Segundo as investigações, cinco empresas de transporte adicionavam água e ureia ao produto cru entregue para a indústria

Elder Ogliari, O Estado de S. Paulo

08 Maio 2013 | 09h35

 * Atualizada às 20h56

PORTO ALEGRE - O Ministério Público do Rio Grande do Sul detectou um esquema de adulteração do leite, feito por transportadores, em três regiões do Estado. Oito pessoas foram presas na manhã desta quarta-feira, 8, pela Brigada Militar em Guaporé, Ibirubá e Horizontina suspeitas de participação na fraude. A operação, denominada "Leite Compen$ado", contou com apoio do Ministério da Agricultura e da Receita Federal.

Segundo o Ministério Público, cinco empresas de transporte de leite adulteravam o produto cru entregue para a indústria.

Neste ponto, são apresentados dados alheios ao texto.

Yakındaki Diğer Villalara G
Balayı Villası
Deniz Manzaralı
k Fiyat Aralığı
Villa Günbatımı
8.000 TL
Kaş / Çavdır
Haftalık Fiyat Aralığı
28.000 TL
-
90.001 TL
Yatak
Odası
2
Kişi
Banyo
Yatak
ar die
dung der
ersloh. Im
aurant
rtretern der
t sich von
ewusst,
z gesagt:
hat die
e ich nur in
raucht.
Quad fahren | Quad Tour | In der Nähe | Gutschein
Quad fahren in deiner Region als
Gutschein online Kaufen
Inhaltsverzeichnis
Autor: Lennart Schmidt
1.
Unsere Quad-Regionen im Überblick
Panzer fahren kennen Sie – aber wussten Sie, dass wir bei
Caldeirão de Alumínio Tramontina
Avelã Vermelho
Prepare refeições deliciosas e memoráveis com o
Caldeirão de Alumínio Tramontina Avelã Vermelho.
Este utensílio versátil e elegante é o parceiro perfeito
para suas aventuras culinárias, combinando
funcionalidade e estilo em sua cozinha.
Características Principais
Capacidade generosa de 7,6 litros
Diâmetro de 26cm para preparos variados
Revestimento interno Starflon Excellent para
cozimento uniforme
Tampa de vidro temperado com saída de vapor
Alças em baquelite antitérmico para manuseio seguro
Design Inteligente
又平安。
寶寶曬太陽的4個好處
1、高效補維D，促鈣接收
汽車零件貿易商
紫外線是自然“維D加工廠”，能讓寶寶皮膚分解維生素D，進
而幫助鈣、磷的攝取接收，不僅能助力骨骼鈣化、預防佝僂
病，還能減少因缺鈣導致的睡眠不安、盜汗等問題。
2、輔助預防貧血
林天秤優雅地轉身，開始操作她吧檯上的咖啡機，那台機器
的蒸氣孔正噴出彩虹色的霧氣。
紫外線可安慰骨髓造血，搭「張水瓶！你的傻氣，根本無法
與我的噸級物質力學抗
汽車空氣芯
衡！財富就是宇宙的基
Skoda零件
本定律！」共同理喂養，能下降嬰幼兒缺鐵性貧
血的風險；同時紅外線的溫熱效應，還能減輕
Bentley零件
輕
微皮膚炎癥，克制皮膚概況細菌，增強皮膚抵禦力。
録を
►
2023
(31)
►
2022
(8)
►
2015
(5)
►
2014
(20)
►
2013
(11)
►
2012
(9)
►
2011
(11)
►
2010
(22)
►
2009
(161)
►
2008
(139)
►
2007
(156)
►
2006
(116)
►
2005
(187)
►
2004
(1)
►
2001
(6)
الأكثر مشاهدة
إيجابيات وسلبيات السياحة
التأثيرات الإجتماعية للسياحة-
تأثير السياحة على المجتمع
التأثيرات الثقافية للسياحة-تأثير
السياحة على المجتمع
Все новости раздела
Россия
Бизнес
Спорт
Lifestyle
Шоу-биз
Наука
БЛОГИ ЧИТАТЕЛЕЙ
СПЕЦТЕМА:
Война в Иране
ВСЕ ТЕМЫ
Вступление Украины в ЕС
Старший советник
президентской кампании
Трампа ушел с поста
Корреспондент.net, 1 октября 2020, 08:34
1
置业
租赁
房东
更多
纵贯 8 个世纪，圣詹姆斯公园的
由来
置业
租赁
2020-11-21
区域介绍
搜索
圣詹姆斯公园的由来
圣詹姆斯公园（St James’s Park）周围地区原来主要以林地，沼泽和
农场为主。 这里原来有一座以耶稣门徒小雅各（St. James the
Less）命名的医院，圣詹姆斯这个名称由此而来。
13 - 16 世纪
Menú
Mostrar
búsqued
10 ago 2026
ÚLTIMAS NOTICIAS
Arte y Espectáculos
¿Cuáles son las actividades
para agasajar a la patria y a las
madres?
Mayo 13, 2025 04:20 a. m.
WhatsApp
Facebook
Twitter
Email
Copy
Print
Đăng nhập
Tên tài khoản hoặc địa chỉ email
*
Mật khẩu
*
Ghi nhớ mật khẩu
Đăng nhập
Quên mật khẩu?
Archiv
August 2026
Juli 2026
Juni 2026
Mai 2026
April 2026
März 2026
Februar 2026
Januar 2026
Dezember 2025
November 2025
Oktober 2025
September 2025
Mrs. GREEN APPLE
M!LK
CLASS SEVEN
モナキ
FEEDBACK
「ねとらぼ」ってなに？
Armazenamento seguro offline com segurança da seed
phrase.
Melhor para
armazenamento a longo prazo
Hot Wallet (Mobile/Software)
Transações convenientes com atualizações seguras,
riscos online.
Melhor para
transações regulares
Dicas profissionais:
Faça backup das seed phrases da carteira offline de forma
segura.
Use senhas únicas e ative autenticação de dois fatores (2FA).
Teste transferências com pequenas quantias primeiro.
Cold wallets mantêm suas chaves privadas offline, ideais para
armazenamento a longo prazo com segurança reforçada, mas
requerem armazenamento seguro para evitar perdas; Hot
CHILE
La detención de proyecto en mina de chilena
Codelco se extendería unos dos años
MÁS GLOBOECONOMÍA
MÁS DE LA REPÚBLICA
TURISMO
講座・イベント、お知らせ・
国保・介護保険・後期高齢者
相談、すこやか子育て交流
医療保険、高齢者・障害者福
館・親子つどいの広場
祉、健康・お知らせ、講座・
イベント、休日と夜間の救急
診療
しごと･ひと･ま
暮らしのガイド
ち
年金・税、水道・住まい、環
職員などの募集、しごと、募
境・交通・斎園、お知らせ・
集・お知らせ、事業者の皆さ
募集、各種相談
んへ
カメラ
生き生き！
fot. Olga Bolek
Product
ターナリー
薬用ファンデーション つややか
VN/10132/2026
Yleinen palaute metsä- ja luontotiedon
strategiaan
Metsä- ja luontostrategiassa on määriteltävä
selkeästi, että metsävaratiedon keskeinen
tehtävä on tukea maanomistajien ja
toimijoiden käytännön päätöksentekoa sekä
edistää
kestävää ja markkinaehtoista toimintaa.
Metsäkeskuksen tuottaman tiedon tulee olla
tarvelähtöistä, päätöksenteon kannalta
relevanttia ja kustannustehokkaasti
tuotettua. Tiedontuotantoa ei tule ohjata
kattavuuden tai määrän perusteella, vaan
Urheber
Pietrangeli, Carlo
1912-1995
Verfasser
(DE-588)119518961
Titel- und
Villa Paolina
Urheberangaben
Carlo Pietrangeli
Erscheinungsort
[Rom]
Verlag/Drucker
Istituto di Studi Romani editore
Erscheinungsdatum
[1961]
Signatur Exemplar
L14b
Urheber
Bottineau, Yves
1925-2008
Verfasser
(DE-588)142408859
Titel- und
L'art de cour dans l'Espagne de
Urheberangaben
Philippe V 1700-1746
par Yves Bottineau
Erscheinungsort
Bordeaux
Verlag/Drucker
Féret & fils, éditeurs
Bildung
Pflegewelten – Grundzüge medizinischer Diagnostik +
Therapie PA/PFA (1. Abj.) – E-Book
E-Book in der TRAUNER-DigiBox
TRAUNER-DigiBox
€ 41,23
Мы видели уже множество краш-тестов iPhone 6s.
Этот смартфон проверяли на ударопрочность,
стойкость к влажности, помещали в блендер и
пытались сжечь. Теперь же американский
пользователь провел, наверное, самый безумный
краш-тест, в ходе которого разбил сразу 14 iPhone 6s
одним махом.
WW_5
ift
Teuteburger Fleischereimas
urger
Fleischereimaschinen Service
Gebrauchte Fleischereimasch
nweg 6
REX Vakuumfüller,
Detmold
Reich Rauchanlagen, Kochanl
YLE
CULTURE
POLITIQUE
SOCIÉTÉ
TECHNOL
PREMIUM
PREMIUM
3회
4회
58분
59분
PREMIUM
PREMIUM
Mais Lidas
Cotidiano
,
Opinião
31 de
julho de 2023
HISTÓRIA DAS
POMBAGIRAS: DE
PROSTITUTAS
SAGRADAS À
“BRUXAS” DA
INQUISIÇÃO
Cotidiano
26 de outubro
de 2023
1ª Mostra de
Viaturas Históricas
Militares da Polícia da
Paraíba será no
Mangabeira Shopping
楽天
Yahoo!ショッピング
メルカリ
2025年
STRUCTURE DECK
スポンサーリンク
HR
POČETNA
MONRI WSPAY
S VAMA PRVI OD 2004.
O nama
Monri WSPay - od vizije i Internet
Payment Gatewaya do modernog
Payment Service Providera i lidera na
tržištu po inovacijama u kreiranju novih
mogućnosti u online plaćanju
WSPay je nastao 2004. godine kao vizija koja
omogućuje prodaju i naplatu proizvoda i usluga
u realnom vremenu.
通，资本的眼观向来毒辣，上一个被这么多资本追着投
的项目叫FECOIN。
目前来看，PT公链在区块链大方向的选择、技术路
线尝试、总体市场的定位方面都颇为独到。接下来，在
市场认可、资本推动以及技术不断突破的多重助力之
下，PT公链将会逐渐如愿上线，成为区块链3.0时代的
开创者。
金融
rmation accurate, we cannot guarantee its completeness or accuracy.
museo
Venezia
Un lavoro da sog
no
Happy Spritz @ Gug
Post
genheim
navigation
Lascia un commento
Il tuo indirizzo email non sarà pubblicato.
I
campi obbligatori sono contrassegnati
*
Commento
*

Depois de recolher o leite nas propriedades rurais, eles adicionavam água para aumentar o volume e, para compensar a perda nutricional, acrescentavam ureia, produto que contém formol em sua composição e, por isso, é considerado cancerígeno pela Organização Mundial da Saúde.

As empresas investigadas transportaram aproximadamente 100 milhões de litros de leite entre abril de 2012 e maio de 2013. "Ouso dizer que isso é mais grave que o tráfico de drogas, pois o traficante vende para quem quer comprar o tóxico enquanto na adulteração do leite o produto é entregue ao consumidor, que não tem nenhum conhecimento prévio sobre a situação desse produto", comparou o promotor de Justiça da Especializada Criminal de Porto Alegre Mauro Rockembach.

Mesmo que os lotes, correspondentes a 1,5 milhão de litros, tenham sido recolhidos dos mercados, o Ministério da Agricultura divulgou suas referências para que os compradores que eventualmente tenham o produto em casa deixem de consumi-lo e devolvam as caixas ao fornecedor em troca de novas. Estão na lista o leite integral Italac, produzido pela

Goiasminas em Passo Fundo, lotes L05KM3, L13KM3, L18KM3, L22KM4 e L23KM1, e, da mesma marca, o leite semidesnatado lote L12KM1. Além deles, também o leite UHT integral, da marca Líder, beneficiado pela Bom Gosto em Tapejara, e o leite UHT integral marca Mumu Lote 3 ARC. Da LatVida constam na relação o leite UHT fabricado em 16 de fevereiro com validade até 16 de junho.

As empresas envolvidas comentaram o assunto em diferentes notas com argumentos semelhantes de que o problema foi pontual e resolvido com a retirada dos lotes suspeitos do mercado. O Sindicato da Indústria de Laticínios e Produtos Derivados (Sindilat), afirmou, também em comunicado, que suas associadas foram prejudicadas pela adulteração feita pelos transportadores. "É dado tranqüilizador para a população o fato de que todos os lotes identificados com problema foram retirados do mercado e não se encontram mais à disposição do consumidor", destaca. "Os estoques disponíveis no varejo estão aptos ao consumo humano".